Jake felt stung and took a deep breath. As a Chancellor, Reuben Atlee had absolutely no jurisdiction over drunk driving cases in the county, though, as always, he assumed they were his business.

Jake said, “That’s not true, Judge, but even if Simeon Lang had no license he would’ve been driving anyway. A valid license is not important to those people. Ozzie set up a roadblock three months ago on a Friday night. Sixty percent of the blacks had no driver’s license and 40 percent of the whites.”

“I fail to see the relevance,” Judge Atlee replied, and Jake was not about to enlighten him. “He was caught driving drunk in October. If his case had been processed in an orderly manner through the courts, he would not have had a driver’s license.
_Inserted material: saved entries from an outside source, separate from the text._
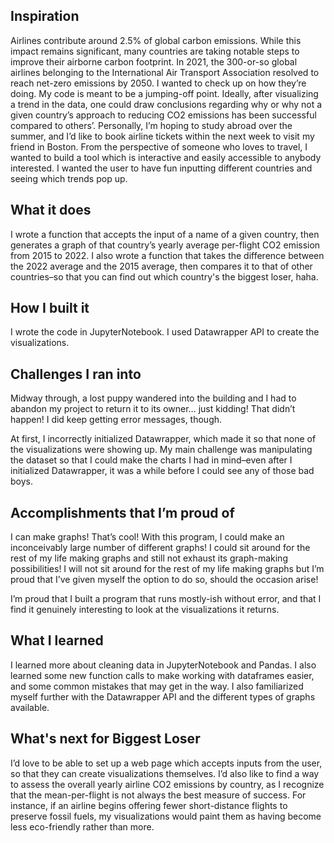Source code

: ## Inspiration
Airlines contribute around 2.5% of global carbon emissions. While this impact remains significant, many countries are taking notable steps to improve their airborne carbon footprint. 
In 2021, the 300-or-so global airlines belonging to the International Air Transport Association resolved to reach net-zero emissions by 2050. I wanted to check up on how they’re doing.
My code is meant to be a jumping-off point. Ideally, after visualizing a trend in the data, one could draw conclusions regarding why or why not a given country’s approach to reducing 
CO2 emissions has been successful compared to others’. Personally, I’m hoping to study abroad over the summer, and I’d like to book airline tickets within the next week to visit my friend in Boston. From the perspective of someone who loves to travel, I wanted to build a tool which is interactive and easily accessible to anybody interested.
I wanted the user to have fun inputting different countries and seeing which trends pop up. 


## What it does
I wrote a function that accepts the input of a name of a given country, then generates a graph of that country’s yearly average per-flight CO2 emission from 2015 to 2022. I also wrote a function that takes the difference between the 2022 average and the 2015 average, then compares it to that of other countries–so that you can find out which country's the biggest loser, haha.  


## How I built it
I wrote the code in JupyterNotebook. I used Datawrapper API to create the visualizations.


## Challenges I ran into
Midway through, a lost puppy wandered into the building and I had to abandon my project to return it to its owner… just kidding! That didn’t happen! I did keep getting error messages, though.

At first, I incorrectly initialized Datawrapper, which made it so that none of the visualizations were showing up. My main challenge was manipulating the dataset so that I could make the charts I had in mind–even after I initialized Datawrapper, it was a while before I could see any of those bad boys.

## Accomplishments that I’m proud of
I can make graphs! That’s cool! With this program, I could make an inconceivably large number of different graphs! I could sit around for the rest of my life making graphs and still not exhaust its graph-making possibilities! I will not sit around for the rest of my life making graphs but I’m proud that I’ve given myself the option to do so, should the occasion arise! 

I’m proud that I built a program that runs mostly-ish without error, and that I find it genuinely interesting to look at the visualizations it returns.

## What I learned
I learned more about cleaning data in JupyterNotebook and Pandas. I also learned some new function calls to make working with dataframes easier, and some common mistakes that may get in the way. I also familiarized myself further with the Datawrapper API and the different types of graphs available. 


## What's next for Biggest Loser 
I’d love to be able to set up a web page which accepts inputs from the user, so that they can create visualizations themselves. I’d also like to find a way to assess the overall yearly airline CO2 emissions by country, as I recognize that the mean-per-flight is not always the best measure of success. For instance, if an airline begins offering fewer short-distance flights to preserve fossil fuels, my visualizations would paint them as having become less eco-friendly rather than more.  
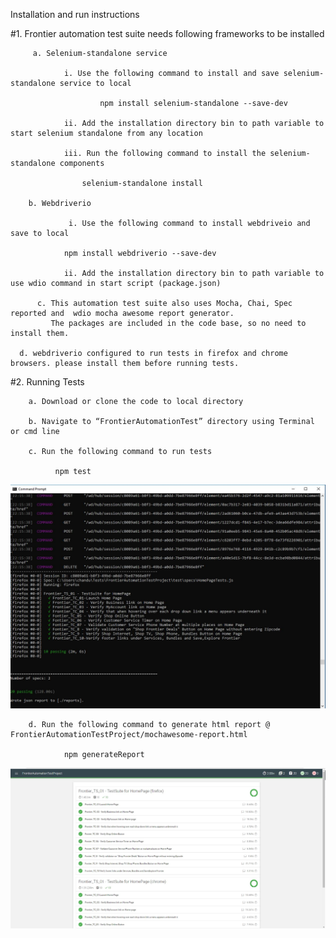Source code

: Installation and run instructions

#1. Frontier automation test suite needs following frameworks to be installed

         a. Selenium-standalone service

                i. Use the following command to install and save selenium-standalone service to local

                        npm install selenium-standalone --save-dev

                ii. Add the installation directory bin to path variable to start selenium standalone from any location

                iii. Run the following command to install the selenium-standalone components

	                selenium-standalone install

        b. Webdriverio
  
                 i. Use the following command to install webdriveio and save to local

          		npm install webdriverio --save-dev

                ii. Add the installation directory bin to path variable to use wdio command in start script (package.json)

          c. This automation test suite also uses Mocha, Chai, Spec reported and  wdio mocha awesome report generator. 
             The packages are included in the code base, so no need to install them.
	     
	  d. webdriverio configured to run tests in firefox and chrome browsers. please install them before running tests.

#2. Running Tests
        
        a. Download or clone the code to local directory

        b. Navigate to “FrontierAutomationTest” directory using Terminal or cmd line

        c. Run the following command to run tests

  	          npm test
		  
 <img src="FrontierAutomationTestProject/reports/TestResults_Spec.JPG" alt="Test Results-spec"/>

        d. Run the following command to generate html report @ FrontierAutomationTestProject/mochawesome-report.html
   	
                npm generateReport
	  
<img src="FrontierAutomationTestProject/reports/TestResults_htmlReport.JPG" alt="Test Results-html"/>
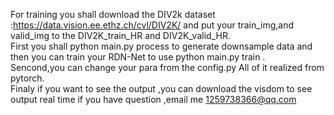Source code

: For training you shall download the DIV2k dataset :https://data.vision.ee.ethz.ch/cvl/DIV2K/ and put your train_img,and valid_img to the DIV2K_train_HR and DIV2K_valid_HR. <br> 
First you shall python main.py process to generate downsample data and then you can train your RDN-Net to use python main.py train .<br>
Sencond,you can change your para from the config.py All of it realized from pytorch.<br>
Finaly if you want to see the output ,you can download the visdom to see output real time
if you have question ,email me 1259738366@qq.com
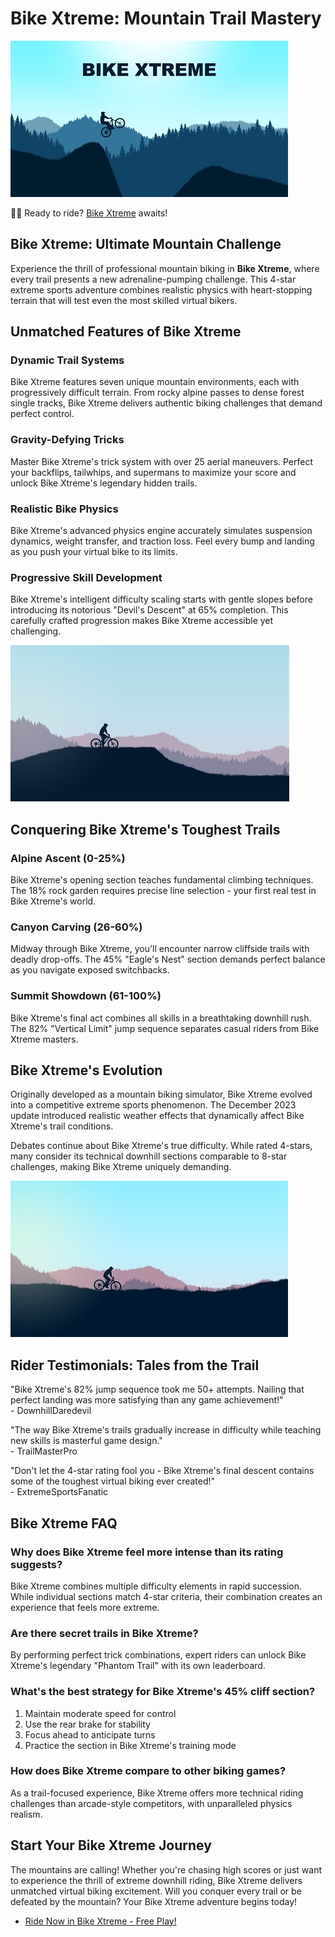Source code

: # Bike Xtreme: Mountain Trail Mastery

![Bike Xtreme](https://raw.githubusercontent.com/Bike-Xtreme/.github/refs/heads/main/bike-xtreme.jpg "Bike Xtreme")

🚵‍♂️ Ready to ride? [Bike Xtreme](https://geometrydashgames.io/bike-xtreme/ "Bike Xtreme") awaits!

## Bike Xtreme: Ultimate Mountain Challenge

Experience the thrill of professional mountain biking in **Bike Xtreme**, where every trail presents a new adrenaline-pumping challenge. This 4-star extreme sports adventure combines realistic physics with heart-stopping terrain that will test even the most skilled virtual bikers.

## Unmatched Features of Bike Xtreme

### Dynamic Trail Systems
Bike Xtreme features seven unique mountain environments, each with progressively difficult terrain. From rocky alpine passes to dense forest single tracks, Bike Xtreme delivers authentic biking challenges that demand perfect control.

### Gravity-Defying Tricks
Master Bike Xtreme's trick system with over 25 aerial maneuvers. Perfect your backflips, tailwhips, and supermans to maximize your score and unlock Bike Xtreme's legendary hidden trails.

### Realistic Bike Physics
Bike Xtreme's advanced physics engine accurately simulates suspension dynamics, weight transfer, and traction loss. Feel every bump and landing as you push your virtual bike to its limits.

### Progressive Skill Development
Bike Xtreme's intelligent difficulty scaling starts with gentle slopes before introducing its notorious "Devil's Descent" at 65% completion. This carefully crafted progression makes Bike Xtreme accessible yet challenging.

![Bike Xtreme](https://raw.githubusercontent.com/Bike-Xtreme/.github/refs/heads/main/bike-xtreme-2.jpg "Bike Xtreme")

## Conquering Bike Xtreme's Toughest Trails

### Alpine Ascent (0-25%)
Bike Xtreme's opening section teaches fundamental climbing techniques. The 18% rock garden requires precise line selection - your first real test in Bike Xtreme's world.

### Canyon Carving (26-60%)
Midway through Bike Xtreme, you'll encounter narrow cliffside trails with deadly drop-offs. The 45% "Eagle's Nest" section demands perfect balance as you navigate exposed switchbacks.

### Summit Showdown (61-100%)
Bike Xtreme's final act combines all skills in a breathtaking downhill rush. The 82% "Vertical Limit" jump sequence separates casual riders from Bike Xtreme masters.

## Bike Xtreme's Evolution

Originally developed as a mountain biking simulator, Bike Xtreme evolved into a competitive extreme sports phenomenon. The December 2023 update introduced realistic weather effects that dynamically affect Bike Xtreme's trail conditions.

Debates continue about Bike Xtreme's true difficulty. While rated 4-stars, many consider its technical downhill sections comparable to 8-star challenges, making Bike Xtreme uniquely demanding.

![Bike Xtreme](https://raw.githubusercontent.com/Bike-Xtreme/.github/refs/heads/main/bike-xtreme-3.jpg "Bike Xtreme")

## Rider Testimonials: Tales from the Trail

"Bike Xtreme's 82% jump sequence took me 50+ attempts. Nailing that perfect landing was more satisfying than any game achievement!"  
\- DownhillDaredevil

"The way Bike Xtreme's trails gradually increase in difficulty while teaching new skills is masterful game design."  
\- TrailMasterPro

"Don't let the 4-star rating fool you - Bike Xtreme's final descent contains some of the toughest virtual biking ever created!"  
\- ExtremeSportsFanatic

## Bike Xtreme FAQ

### Why does Bike Xtreme feel more intense than its rating suggests?
Bike Xtreme combines multiple difficulty elements in rapid succession. While individual sections match 4-star criteria, their combination creates an experience that feels more extreme.

### Are there secret trails in Bike Xtreme?
By performing perfect trick combinations, expert riders can unlock Bike Xtreme's legendary "Phantom Trail" with its own leaderboard.

### What's the best strategy for Bike Xtreme's 45% cliff section?
1. Maintain moderate speed for control
2. Use the rear brake for stability
3. Focus ahead to anticipate turns
4. Practice the section in Bike Xtreme's training mode

### How does Bike Xtreme compare to other biking games?
As a trail-focused experience, Bike Xtreme offers more technical riding challenges than arcade-style competitors, with unparalleled physics realism.

## Start Your Bike Xtreme Journey

The mountains are calling! Whether you're chasing high scores or just want to experience the thrill of extreme downhill riding, Bike Xtreme delivers unmatched virtual biking excitement. Will you conquer every trail or be defeated by the mountain? Your Bike Xtreme adventure begins today!

- [Ride Now in Bike Xtreme - Free Play!](https://geometrydashgames.io/bike-xtreme/ "Bike Xtreme")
There’s a reasonable chance to believe he would not have been driving on Tuesday night of last week.”

“I’m not his lawyer, Judge. Not now, not then.”

Both rattled their ice cubes and let the moment pass. Judge Atlee took a sip and said, “File your motion to change venue if you wish. I can’t stop you.”

“I’d like for the motion to be taken seriously. I get the impression you made up your mind some time ago. Things have changed.”

“I take everything seriously. We’ll learn a lot when we start picking a jury. If it appears as though folks know too much about the case, then I’ll call time-out and we’ll deal with it. I thought I had explained this already.”

“You have, yes sir.”

“What happened to our pal Stillman Rush? He sent over a fax Monday and informed me he was no longer counsel of record for Herschel Hubbard.”

“He got fired. Wade Lanier has been maneuvering for months, trying to consolidate the contestants into his camp. Looks like he scored big.”